TÂCHE À RÉALISER A — Pouvez-vous recopier intégralement, sans rien changer, le texte sur le service de haute précision de Galileo ?

Catégorie: Matériel/GPS, Reportages, Satellite/Spatial

En début d’année, dans le cadre du comité de programme Galileo, les États membres de l’Union Européenne ont décidé que le service de haute précision de Galileo serait gratuit et ouvert. Ainsi, en 2020, chacun d’entre nous, avec une puce GNSS de base, pourra se localiser à une vingtaine de centimètres près. Vraiment ?

©CNES/ESA

Galileo à 20 cm gratuit ? La nouvelle est réjouissante et certainement inspirée par les enjeux autour des véhicules autonomes. Elle vise également le grand public et lui permettra peut-être d’apprécier la constellation européenne en cours de déploiement, qui a plus défrayé la chronique pour ses retards que pour ses performances. Un enjeu non négligeable quand chacun bénéficie d’applications géolocalisées de plus en plus présentes et précises, surtout depuis que les données brutes des puces GNSS et des accéléromètres de nos smartphones sont accessibles aux développeurs.

Mais la décision est complexe à mettre en place, car cette augmentation de la précision ne peut se faire sans technique complémentaire. Il ne s’agit pas ici d’annuler un brouillage du signal qui introduisait des mesures aléatoires comme lorsque les Américains ont supprimé la Selective Ability du GPS en 2000, faisant passer la précision de plusieurs dizaines de mètres à moins de deux mètres. Il s’agit de renforcer les performances de localisation du récepteur de l’utilisateur en lui apportant des informations complémentaires sur les différentes sources d’erreurs affectant ses mesures. Quelle technologie sera choisie par l’Europe ?

Crédit Infographie – Galileo, un bond pour la constellation ! Crédits : CNES 2016. Création : nun {atelier de design graphique} Licence CC BY-NC-SA 3.0

Crédit Infographie – Galileo, un bond pour la constellation ! Crédits : CNES 2016.

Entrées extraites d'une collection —
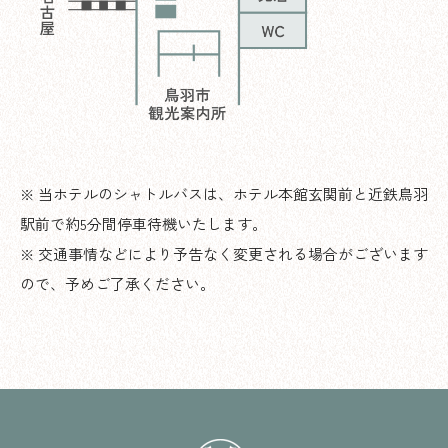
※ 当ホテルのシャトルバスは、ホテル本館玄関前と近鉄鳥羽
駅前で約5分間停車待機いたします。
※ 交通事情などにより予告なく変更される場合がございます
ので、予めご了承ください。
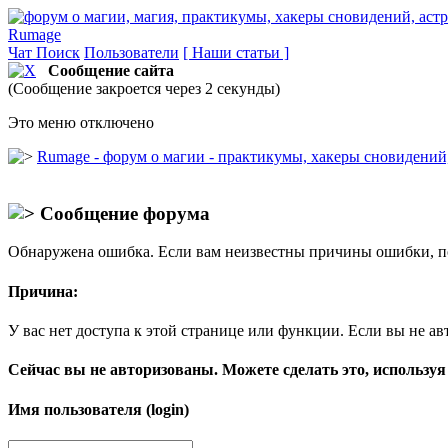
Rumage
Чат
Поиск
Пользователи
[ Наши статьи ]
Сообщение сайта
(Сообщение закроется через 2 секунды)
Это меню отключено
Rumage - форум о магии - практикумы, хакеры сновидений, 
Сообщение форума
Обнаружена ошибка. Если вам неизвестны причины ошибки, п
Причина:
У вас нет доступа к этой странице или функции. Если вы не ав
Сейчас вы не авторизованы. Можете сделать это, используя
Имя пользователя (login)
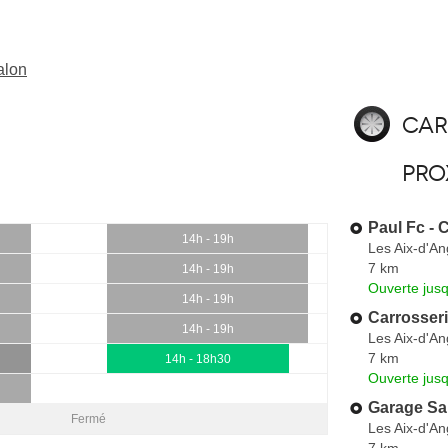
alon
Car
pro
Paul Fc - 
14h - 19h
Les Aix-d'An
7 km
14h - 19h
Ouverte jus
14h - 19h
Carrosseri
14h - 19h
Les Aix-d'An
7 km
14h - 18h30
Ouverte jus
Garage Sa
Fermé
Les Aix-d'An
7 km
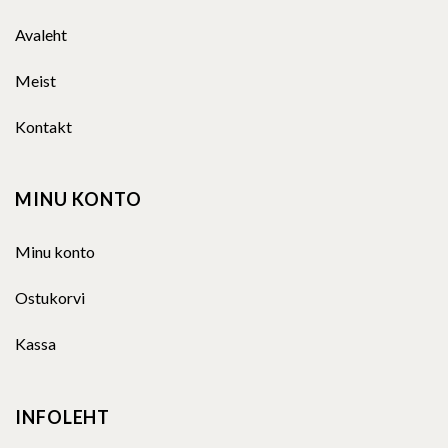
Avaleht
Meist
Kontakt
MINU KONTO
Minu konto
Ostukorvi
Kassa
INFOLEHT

==

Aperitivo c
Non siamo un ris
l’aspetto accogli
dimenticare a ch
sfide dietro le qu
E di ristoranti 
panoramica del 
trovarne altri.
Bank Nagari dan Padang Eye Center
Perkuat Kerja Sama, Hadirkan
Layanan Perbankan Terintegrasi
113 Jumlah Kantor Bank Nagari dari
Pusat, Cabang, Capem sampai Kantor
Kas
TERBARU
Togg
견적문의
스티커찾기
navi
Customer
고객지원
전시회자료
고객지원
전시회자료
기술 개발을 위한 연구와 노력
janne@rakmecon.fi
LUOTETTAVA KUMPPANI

==

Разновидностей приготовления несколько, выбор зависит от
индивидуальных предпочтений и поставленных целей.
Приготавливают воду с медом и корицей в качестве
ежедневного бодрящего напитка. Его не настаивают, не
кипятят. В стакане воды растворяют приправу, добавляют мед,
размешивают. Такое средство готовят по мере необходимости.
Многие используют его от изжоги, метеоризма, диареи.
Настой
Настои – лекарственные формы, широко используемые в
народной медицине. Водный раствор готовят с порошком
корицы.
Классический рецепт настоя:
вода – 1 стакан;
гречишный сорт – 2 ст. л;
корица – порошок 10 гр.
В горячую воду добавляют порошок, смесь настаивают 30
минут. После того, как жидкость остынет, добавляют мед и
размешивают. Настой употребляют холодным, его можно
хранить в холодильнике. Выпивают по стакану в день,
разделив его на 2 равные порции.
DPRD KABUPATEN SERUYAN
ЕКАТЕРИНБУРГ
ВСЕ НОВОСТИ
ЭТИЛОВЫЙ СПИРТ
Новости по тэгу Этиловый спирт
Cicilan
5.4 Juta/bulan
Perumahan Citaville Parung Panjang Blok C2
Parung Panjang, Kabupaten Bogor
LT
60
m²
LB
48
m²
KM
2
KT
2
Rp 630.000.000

TÂCHE À RÉALISER B — Combien de lignes des entrées contiennent la chaîne « размешивают » ? Indiquez uniquement le nombre.

RÉPONSE PROPOSÉE A —
Catégorie: Matériel/GPS, Reportages, Satellite/Spatial

En début d’année, dans le cadre du comité de programme Galileo, les États membres de l’Union Européenne ont décidé que le service de haute précision de Galileo serait gratuit et ouvert. Ainsi, en 2020, chacun d’entre nous, avec une puce GNSS de base, pourra se localiser à une vingtaine de centimètres près. Vraiment ?

©CNES/ESA

Galileo à 20 cm gratuit ? La nouvelle est réjouissante et certainement inspirée par les enjeux autour des véhicules autonomes. Elle vise également le grand public et lui permettra peut-être d’apprécier la constellation européenne en cours de déploiement, qui a plus défrayé la chronique pour ses retards que pour ses performances. Un enjeu non négligeable quand chacun bénéficie d’applications géolocalisées de plus en plus présentes et précises, surtout depuis que les données brutes des puces GNSS et des accéléromètres de nos smartphones sont accessibles aux développeurs.

Mais la décision est complexe à mettre en place, car cette augmentation de la précision ne peut se faire sans technique complémentaire. Il ne s’agit pas ici d’annuler un brouillage du signal qui introduisait des mesures aléatoires comme lorsque les Américains ont supprimé la Selective Ability du GPS en 2000, faisant passer la précision de plusieurs dizaines de mètres à moins de deux mètres. Il s’agit de renforcer les performances de localisation du récepteur de l’utilisateur en lui apportant des informations complémentaires sur les différentes sources d’erreurs affectant ses mesures. Quelle technologie sera choisie par l’Europe ?

Crédit Infographie – Galileo, un bond pour la constellation ! Crédits : CNES 2016. Création : nun {atelier de design graphique} Licence CC BY-NC-SA 3.0

Crédit Infographie – Galileo, un bond pour la constellation ! Crédits : CNES 2016.

RÉPONSE PROPOSÉE B — 2